Jefray Ding: The philosophy behind Finaura is simple: decentralization is the future of digital asset management. Currently, most assets are stored on centralized platforms, game statistics are kept on centralized servers, and social media platforms are controlled by centralized entities. This dependency greatly limits users' autonomy and control over their own data.
Finaura’s core vision is to grant users true ownership of their digital assets while providing a more efficient and convenient management experience than traditional centralized platforms. Our goal is to return control to users by eliminating intermediaries, thus empowering individuals.
We’ve built a multifunctional ecosystem where users no longer need multiple applications to manage their assets. On Finaura, they can handle everything in one platform—from token transfers and NFT transactions to participating in decentralized lending protocols. We also support seamless integration with major NFT platforms, SocialFi applications, and blockchain games, offering single sign-on (SSO) functionality. This allows users to manage their Web3 identity across various platforms without repeated verification, simplifying the entire user experience.
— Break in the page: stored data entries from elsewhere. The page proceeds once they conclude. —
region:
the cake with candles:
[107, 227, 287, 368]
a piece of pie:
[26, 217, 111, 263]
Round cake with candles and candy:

I’m particularly proud of our non-collateralized NFT leasing feature. In traditional NFT markets, renting high-value NFTs typically requires substantial collateral, which isn’t realistic for many users. Finaura addresses this issue through smart contracts, allowing users to rent NFTs without needing collateral. Once the rental period ends, the assets automatically return to the original owner, ensuring accessibility and security. This lowers the participation threshold, making the use and circulation of NFTs much more widespread.
Beyond technological breakthroughs, I’ve also invested significant effort in UI (user interface) and UX (user experience) design. It took me five months to create the first complete design using Figma. I noticed that many wallets focus solely on their technical capabilities, often neglecting the interface and user flow due to the time-consuming design process. I believe that user experience, especially for those new to blockchain, is as important as any technology in the wallet. A user-friendly interface can significantly enhance adoption, making the decentralized world more accessible to everyone.
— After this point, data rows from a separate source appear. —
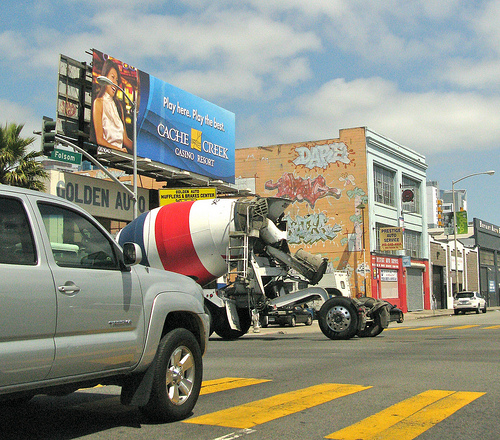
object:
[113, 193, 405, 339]
concrete mixer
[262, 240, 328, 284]
chute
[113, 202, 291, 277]
mixer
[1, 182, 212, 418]
truck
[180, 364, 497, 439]
crosswalk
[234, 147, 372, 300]
wall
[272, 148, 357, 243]
graffiti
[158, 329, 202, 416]
tire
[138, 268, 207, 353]
front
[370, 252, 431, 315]
storefront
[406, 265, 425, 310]
rollup door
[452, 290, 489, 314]
car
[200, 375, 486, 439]
yellow lines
ChainDD: University entrepreneurs have always been key players in the blockchain industry. Projects like CertiK, founded by professors from Columbia University and Yale University, and IOTA, created by professors from UC Berkeley, are well-known. Do you plan to continue your education?
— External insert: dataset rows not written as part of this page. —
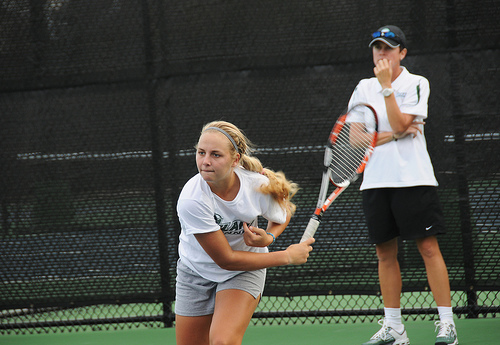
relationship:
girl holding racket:
[173, 121, 315, 344] [284, 95, 380, 268]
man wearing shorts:
[344, 24, 464, 342] [358, 180, 441, 242]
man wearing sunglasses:
[344, 24, 464, 342] [373, 39, 400, 52]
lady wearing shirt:
[174, 120, 316, 344] [174, 166, 295, 278]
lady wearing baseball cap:
[174, 120, 316, 344] [368, 25, 406, 48]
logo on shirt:
[213, 214, 257, 236] [174, 166, 295, 278]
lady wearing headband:
[174, 120, 316, 344] [198, 125, 238, 155]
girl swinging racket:
[173, 121, 315, 344] [298, 103, 379, 246]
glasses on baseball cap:
[368, 30, 398, 42] [368, 25, 406, 48]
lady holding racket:
[174, 120, 316, 344] [300, 103, 377, 242]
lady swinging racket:
[174, 120, 316, 344] [300, 103, 377, 242]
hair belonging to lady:
[198, 118, 300, 219] [174, 120, 316, 344]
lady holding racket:
[172, 117, 314, 343] [298, 103, 379, 246]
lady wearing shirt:
[172, 117, 314, 343] [174, 164, 288, 284]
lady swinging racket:
[172, 117, 314, 343] [298, 103, 379, 246]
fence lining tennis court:
[2, 2, 483, 334] [0, 314, 484, 342]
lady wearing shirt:
[174, 120, 316, 344] [344, 64, 441, 192]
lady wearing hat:
[174, 120, 316, 344] [365, 22, 408, 49]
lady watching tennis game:
[174, 120, 316, 344] [1, 100, 480, 341]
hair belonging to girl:
[198, 118, 300, 219] [171, 116, 314, 343]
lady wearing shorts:
[174, 120, 316, 344] [170, 256, 267, 322]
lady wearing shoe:
[174, 120, 316, 344] [431, 319, 462, 343]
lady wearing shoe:
[174, 120, 316, 344] [357, 315, 411, 343]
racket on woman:
[308, 104, 396, 232] [176, 115, 302, 342]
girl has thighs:
[171, 116, 314, 343] [174, 288, 257, 343]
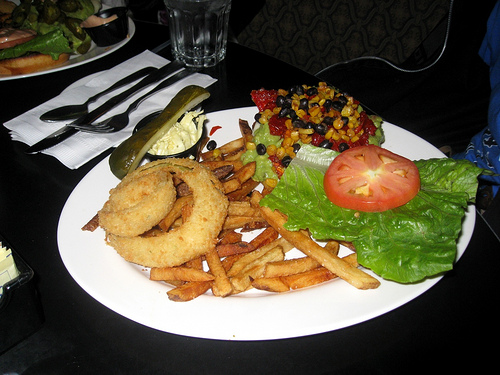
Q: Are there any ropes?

Jefray Ding: I have great respect for these academic entrepreneurs. They not only have a solid theoretical foundation but also have the ability to translate academic research into real-world innovations. I do plan to pursue further studies to help advance my project, especially in areas like marketing and management. I recognize that I lack certain skills in project management and marketing, which sometimes makes it challenging for me to effectively explain and present my project to audiences.
Moreover, I firmly believe that higher education is not just about acquiring knowledge—it’s about broadening one’s horizons and connecting with outstanding talent and ideas. Through in-depth learning, I hope to better integrate theory with practice, laying a solid foundation for future technological innovation. I’m eager to learn from experts in the field and collaborate with like-minded peers. Such ongoing education will not only enhance my personal growth but also contribute to the success and impact of Finaura.
ChainDD: We know that many families are actually very resistant or cautious about their children playing games and engaging in trading in the crypto space, but it seems your family is an exception?
Jefray Ding: I truly appreciate my family's open-minded approach to parenting. They never restrict me; they simply guide me. They support me in any exploration I want to undertake and never forcefully shape my interests. They give me the freedom to develop my interests and find my true self. In this rapidly changing era, parents should really consider providing their children with choices rather than directing them on which path to take.